> OBIETTIVO DEL COMPITO:
Spiega, in base al brano da leggere, in che modo la Chiesa di Singapore condivide le proprie esperienze di fede nelle iniziative di dialogo senza fare proselitismo.

Altro ambito su cui la Chiesa di Singapore concentra la presenza ed i propri sforzi è il dialogo interreligioso e la promozione dell'armonia tra le diverse confessioni. “Nelle molte iniziative che ci vedono protagonisti – prosegue il prelato – non esitiamo a condividere le nostre esperienze di fede, senza fare proselitismo. Testimoniamo ciò che Gesù ha fatto nelle nostre vite, in che modo le ha cambiate e ha fatto la differenza”.

> DATI FORNITI:
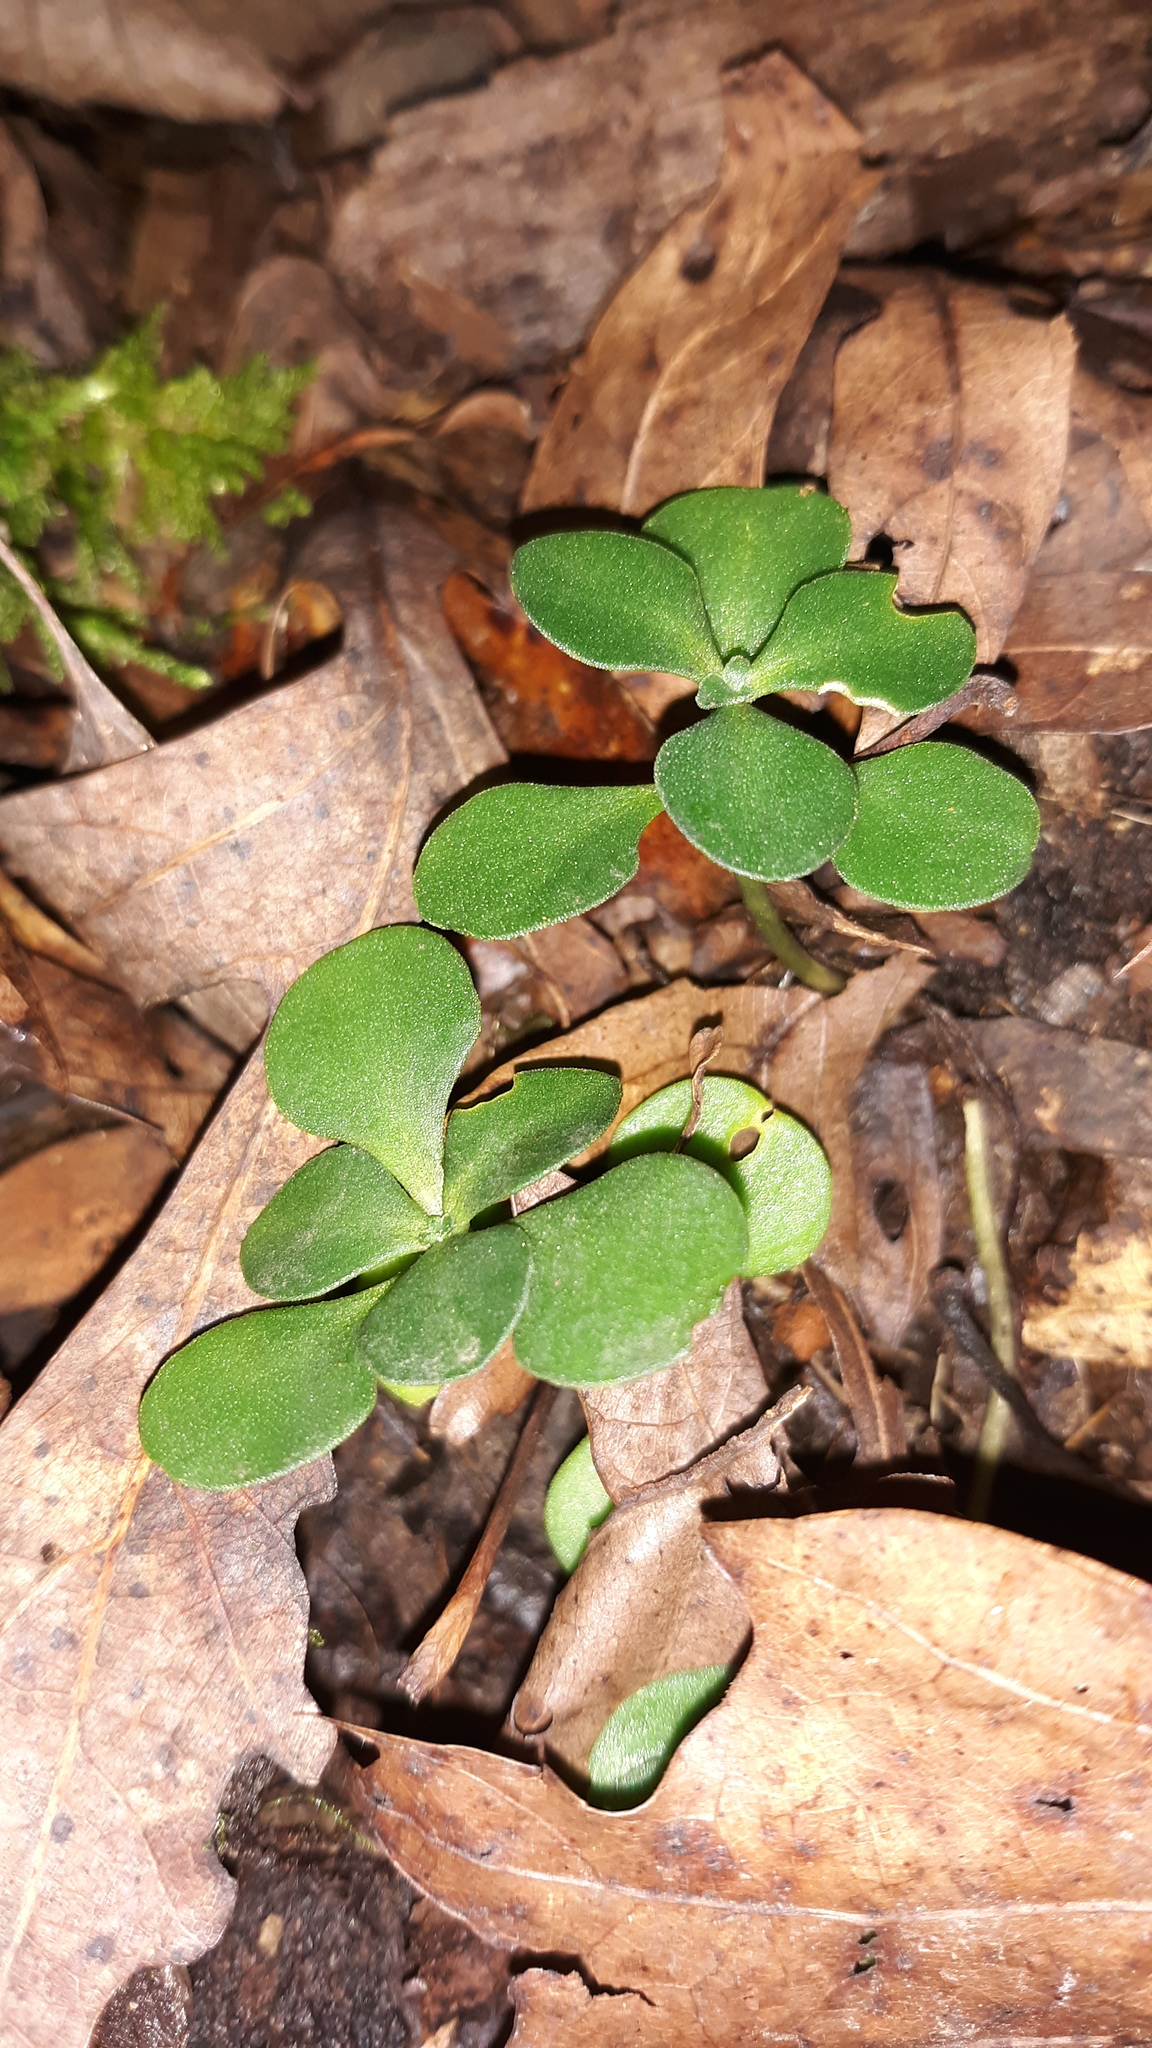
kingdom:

...

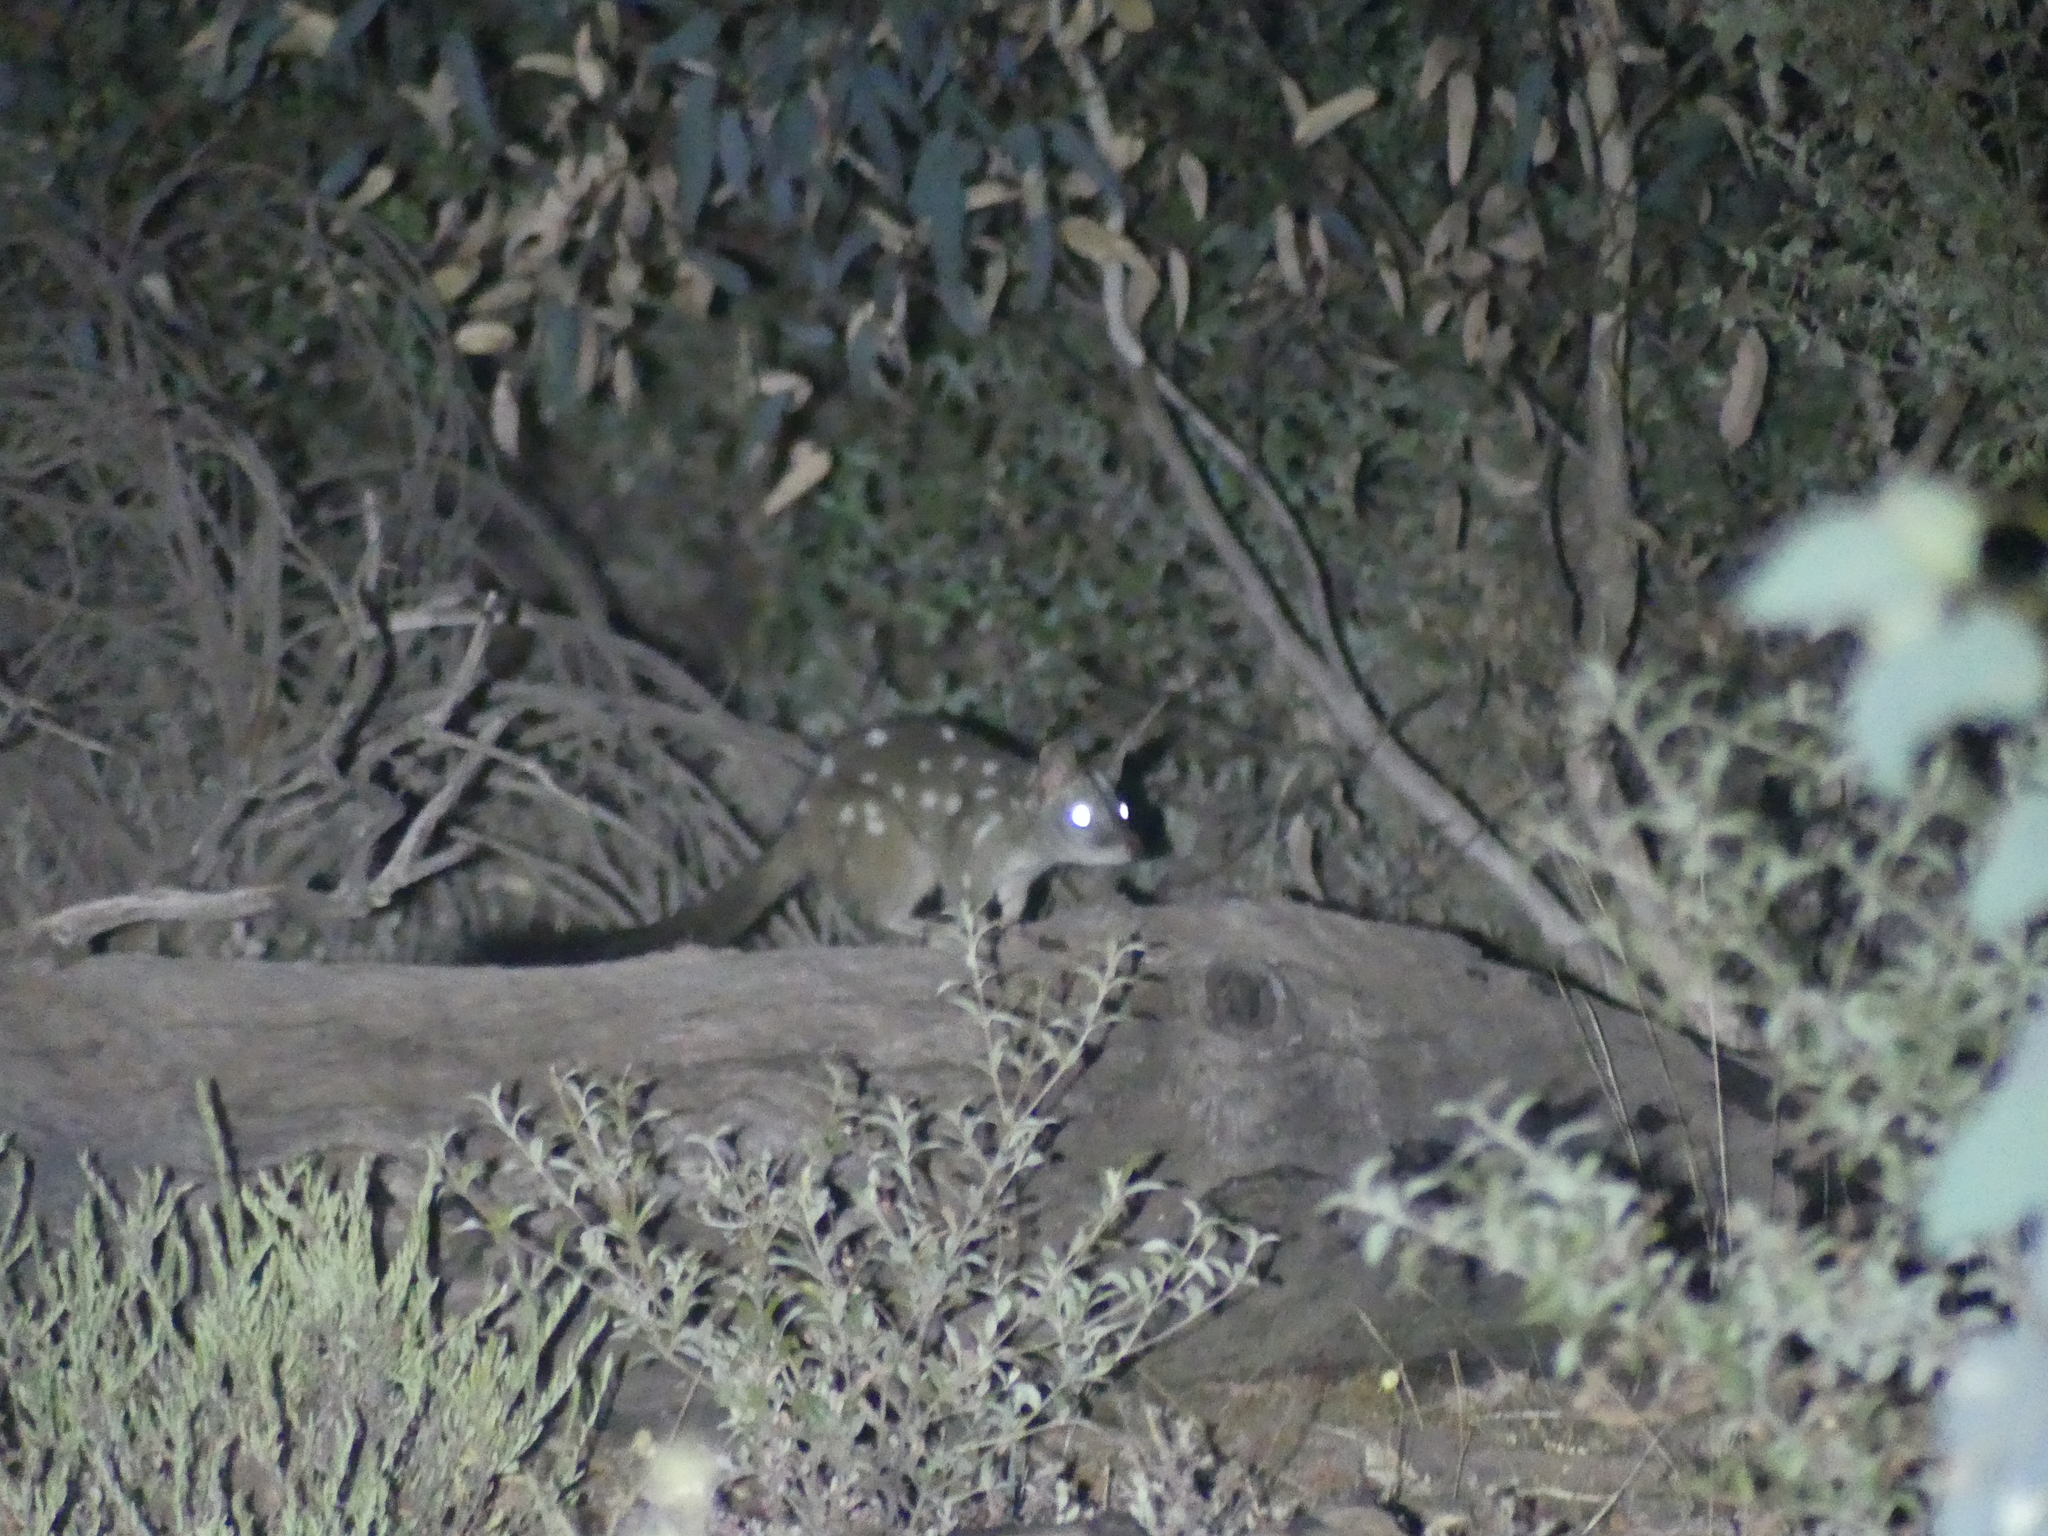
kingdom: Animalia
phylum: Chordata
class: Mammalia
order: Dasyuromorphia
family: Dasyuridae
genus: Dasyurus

> SPAZIO RISPOSTA:
La Chiesa di Singapore condivide le proprie esperienze di fede testimoniando ciò che Gesù ha fatto nella vita dei fedeli: come l'ha cambiata e come vi ha fatto la differenza.